A few more seconds pass. Finally my roommate breaks the silence. “Do you think I can still drink this?” he asks, gesturing to the half-blended smoothie.

You might have a lot of questions. How was the spoon in the blender? Why was the spoon in the blender? Did he really just ask if he could drink the spoon smoothie? How hard does he think blueberries are? Don’t worry, I had all of those same questions. In fact I still do, two months later. 

— Peter Hummer, Community Culture Beat Editor

December 27: A Menards epiphany

In late December, I went to Menards with my dad. Part of our fence was falling toward the neighbor’s yard, and a heavy snow proved to be the final straw. 

At that point, Menards really should’ve been paying Papa to sell their merchandise. The tomato sauce for pasta that night, the flannel-lined jeans, the Goo Gone and the piece of wood to prop up the fence all came from the Midwestern home improvement chain. As a daughter home from college, I knew joining him for the expedition — masked and bundled up — would make his day. 

Like many others during the pandemic, my dad lost his job back in August.
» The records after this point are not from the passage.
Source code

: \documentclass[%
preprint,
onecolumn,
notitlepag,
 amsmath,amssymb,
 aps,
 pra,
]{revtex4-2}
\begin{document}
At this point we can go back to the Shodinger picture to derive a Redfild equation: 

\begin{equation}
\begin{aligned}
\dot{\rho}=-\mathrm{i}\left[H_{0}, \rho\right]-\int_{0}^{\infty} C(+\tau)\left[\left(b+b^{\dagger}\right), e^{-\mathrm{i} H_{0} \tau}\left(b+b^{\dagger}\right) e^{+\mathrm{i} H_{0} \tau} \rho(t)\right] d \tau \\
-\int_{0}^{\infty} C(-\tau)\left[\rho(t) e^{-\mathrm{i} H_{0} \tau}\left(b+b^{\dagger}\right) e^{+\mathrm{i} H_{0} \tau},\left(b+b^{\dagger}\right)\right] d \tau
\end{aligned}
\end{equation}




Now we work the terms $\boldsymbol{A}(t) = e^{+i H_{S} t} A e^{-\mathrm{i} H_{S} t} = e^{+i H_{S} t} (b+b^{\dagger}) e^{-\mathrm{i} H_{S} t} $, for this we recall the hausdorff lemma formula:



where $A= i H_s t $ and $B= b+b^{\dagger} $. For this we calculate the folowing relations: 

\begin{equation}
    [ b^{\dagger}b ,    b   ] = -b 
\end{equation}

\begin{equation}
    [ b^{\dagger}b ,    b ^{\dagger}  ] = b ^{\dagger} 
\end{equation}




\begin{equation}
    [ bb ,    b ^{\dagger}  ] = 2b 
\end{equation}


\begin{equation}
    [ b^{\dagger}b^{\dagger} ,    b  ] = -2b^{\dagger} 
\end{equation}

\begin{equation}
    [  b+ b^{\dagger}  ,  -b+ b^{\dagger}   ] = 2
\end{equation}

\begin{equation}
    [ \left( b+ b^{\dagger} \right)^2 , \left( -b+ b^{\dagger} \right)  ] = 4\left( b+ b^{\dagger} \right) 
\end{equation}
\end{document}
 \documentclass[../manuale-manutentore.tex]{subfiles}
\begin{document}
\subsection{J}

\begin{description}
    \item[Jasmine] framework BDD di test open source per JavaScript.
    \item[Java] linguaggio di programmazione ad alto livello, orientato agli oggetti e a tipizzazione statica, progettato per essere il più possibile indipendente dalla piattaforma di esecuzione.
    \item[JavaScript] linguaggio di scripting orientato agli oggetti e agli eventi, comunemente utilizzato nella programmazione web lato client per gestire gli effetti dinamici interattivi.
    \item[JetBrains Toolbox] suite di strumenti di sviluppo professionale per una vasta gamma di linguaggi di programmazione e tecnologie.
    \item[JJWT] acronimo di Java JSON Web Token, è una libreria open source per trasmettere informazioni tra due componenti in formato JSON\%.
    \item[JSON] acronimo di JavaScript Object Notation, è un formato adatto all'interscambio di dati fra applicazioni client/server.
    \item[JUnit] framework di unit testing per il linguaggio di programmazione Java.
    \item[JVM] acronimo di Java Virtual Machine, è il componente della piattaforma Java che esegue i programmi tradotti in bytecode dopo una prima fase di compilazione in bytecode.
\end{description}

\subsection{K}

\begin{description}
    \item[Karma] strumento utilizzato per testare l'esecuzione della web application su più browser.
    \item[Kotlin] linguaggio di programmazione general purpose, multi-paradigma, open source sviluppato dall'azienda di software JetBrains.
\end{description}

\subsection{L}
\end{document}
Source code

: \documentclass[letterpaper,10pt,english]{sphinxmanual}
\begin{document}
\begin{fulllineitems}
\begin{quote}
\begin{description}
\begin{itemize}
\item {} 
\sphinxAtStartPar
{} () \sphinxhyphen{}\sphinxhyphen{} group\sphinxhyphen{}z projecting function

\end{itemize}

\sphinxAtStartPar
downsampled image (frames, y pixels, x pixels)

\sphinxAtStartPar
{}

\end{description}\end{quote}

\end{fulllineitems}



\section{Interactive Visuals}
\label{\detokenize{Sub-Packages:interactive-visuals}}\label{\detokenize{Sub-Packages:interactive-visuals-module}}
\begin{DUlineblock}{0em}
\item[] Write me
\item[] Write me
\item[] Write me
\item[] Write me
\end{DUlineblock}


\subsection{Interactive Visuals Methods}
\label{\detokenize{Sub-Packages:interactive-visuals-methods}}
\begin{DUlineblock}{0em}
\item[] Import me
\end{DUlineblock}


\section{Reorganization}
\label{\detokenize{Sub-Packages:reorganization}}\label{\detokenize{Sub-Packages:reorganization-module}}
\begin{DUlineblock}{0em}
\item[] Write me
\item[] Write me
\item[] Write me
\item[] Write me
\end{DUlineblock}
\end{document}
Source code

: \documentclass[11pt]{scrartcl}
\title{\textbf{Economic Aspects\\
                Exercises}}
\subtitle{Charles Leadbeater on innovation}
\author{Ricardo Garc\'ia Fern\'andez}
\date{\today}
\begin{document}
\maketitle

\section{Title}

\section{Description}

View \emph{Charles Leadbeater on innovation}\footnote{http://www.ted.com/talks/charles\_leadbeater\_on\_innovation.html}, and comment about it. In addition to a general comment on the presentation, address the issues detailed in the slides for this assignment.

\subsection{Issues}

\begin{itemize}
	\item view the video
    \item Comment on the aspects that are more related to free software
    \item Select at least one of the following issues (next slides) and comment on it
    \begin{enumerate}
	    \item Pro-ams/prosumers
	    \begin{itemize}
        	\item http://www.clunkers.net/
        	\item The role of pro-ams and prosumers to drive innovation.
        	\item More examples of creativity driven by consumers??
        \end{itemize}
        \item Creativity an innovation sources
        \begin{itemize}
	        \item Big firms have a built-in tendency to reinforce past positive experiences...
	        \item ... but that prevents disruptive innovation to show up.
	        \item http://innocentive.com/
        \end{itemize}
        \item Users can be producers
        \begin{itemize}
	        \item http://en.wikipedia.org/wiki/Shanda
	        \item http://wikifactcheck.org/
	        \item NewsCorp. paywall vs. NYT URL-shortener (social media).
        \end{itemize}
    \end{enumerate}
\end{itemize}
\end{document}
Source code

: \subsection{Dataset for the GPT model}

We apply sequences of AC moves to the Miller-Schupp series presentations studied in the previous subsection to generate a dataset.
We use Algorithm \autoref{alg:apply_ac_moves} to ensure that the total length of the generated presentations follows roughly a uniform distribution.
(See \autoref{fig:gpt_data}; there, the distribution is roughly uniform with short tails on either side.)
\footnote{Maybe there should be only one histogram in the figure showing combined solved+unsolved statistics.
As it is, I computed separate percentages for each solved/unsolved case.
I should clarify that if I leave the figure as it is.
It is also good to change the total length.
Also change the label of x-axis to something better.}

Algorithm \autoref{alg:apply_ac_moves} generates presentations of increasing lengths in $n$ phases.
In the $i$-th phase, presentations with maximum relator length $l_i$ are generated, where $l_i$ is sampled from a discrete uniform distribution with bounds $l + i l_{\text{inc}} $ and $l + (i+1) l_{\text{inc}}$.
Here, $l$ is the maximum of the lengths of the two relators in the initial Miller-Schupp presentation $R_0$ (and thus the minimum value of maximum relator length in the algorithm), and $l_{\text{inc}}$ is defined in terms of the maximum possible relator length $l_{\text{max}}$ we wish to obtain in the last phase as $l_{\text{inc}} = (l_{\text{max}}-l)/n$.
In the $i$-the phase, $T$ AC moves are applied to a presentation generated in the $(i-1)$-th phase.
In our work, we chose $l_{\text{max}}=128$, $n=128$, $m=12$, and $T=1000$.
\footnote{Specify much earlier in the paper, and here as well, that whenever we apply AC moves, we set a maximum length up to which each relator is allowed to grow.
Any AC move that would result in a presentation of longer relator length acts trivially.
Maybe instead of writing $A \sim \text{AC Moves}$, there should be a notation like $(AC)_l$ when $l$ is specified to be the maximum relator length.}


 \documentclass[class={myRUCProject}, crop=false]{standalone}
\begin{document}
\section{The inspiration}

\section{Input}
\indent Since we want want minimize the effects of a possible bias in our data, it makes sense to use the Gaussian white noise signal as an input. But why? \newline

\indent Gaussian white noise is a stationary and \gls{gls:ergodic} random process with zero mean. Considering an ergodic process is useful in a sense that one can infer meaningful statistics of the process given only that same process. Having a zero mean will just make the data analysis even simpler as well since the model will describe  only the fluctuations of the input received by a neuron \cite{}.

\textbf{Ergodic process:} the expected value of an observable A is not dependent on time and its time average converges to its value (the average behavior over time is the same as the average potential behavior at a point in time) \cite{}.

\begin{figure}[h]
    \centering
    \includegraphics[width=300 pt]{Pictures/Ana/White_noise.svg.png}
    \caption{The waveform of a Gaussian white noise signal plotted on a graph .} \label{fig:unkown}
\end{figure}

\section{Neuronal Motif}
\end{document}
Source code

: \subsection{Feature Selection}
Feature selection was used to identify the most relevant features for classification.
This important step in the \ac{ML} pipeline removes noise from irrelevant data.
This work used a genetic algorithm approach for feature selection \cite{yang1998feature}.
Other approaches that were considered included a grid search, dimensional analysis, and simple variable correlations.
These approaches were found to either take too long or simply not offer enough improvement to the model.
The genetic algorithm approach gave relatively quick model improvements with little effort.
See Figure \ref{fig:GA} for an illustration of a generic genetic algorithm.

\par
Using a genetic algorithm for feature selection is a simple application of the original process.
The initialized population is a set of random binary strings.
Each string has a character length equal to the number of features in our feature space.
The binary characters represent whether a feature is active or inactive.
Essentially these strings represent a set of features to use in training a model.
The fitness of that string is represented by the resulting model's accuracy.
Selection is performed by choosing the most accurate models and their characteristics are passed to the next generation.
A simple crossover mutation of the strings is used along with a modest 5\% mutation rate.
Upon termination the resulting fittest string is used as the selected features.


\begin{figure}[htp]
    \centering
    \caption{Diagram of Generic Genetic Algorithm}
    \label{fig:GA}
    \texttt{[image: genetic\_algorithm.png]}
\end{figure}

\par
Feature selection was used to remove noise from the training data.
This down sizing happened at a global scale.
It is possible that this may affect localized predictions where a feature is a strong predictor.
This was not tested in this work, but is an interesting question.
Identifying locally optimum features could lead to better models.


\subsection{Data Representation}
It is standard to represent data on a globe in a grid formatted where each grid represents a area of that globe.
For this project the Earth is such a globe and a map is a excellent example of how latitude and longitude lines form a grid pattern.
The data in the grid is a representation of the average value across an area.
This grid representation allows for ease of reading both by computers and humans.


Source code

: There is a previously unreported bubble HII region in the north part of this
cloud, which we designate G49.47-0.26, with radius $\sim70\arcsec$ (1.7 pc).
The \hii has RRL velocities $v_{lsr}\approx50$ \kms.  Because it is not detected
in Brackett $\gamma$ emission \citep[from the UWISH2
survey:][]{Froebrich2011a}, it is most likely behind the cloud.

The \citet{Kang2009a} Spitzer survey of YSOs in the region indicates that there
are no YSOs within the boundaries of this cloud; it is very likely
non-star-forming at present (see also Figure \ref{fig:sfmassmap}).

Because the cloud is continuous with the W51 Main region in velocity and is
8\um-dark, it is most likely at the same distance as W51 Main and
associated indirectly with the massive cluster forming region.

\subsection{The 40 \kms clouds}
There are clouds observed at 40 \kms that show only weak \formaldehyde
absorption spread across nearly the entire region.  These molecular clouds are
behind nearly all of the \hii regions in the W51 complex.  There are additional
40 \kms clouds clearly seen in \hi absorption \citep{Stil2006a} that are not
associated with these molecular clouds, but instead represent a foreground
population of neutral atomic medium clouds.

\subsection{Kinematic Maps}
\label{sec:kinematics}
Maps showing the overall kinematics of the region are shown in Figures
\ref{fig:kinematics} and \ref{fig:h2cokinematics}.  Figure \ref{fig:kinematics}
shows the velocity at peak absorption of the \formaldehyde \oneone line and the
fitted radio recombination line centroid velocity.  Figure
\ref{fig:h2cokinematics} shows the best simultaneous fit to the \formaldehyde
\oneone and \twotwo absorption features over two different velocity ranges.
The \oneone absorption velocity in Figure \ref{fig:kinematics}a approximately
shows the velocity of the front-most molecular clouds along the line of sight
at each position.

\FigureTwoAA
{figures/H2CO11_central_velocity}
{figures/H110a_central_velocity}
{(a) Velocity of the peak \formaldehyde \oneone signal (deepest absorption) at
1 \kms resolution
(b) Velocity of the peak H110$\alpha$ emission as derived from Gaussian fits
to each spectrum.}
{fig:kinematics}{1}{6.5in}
As he continues to apply for jobs during the day, his afternoons and evenings are dedicated to fixing and cleaning parts of the house: repainting the garage door, replacing light bulbs, clearing the gutters and vacuuming the rugs. 

It’s challenging to find purpose amid a global pandemic, economic depression and political strife. Yet, Papa had found something to look forward to. Since April, his siblings and parents Zoom every Friday night, even with the 14-hour time difference. My cousins in the U.S. and the Philippines also had four-hour Among Us and Skribbl games during winter break, forging bonds even with thousands of miles separating us. 

Coming home from Menards that day, Papa said he had so much fun finding the right piece of wood, talking to some begrudging teenaged store employees, talking about stocking up on more flashlights for the impending apocalypse, cutting our piece of wood using their electric saw and hauling that piece home. And that afternoon was fun — connecting with Papa, driving through the suburbs with the sky painted pastel and holding onto the people who made 2020 a year worth fighting through.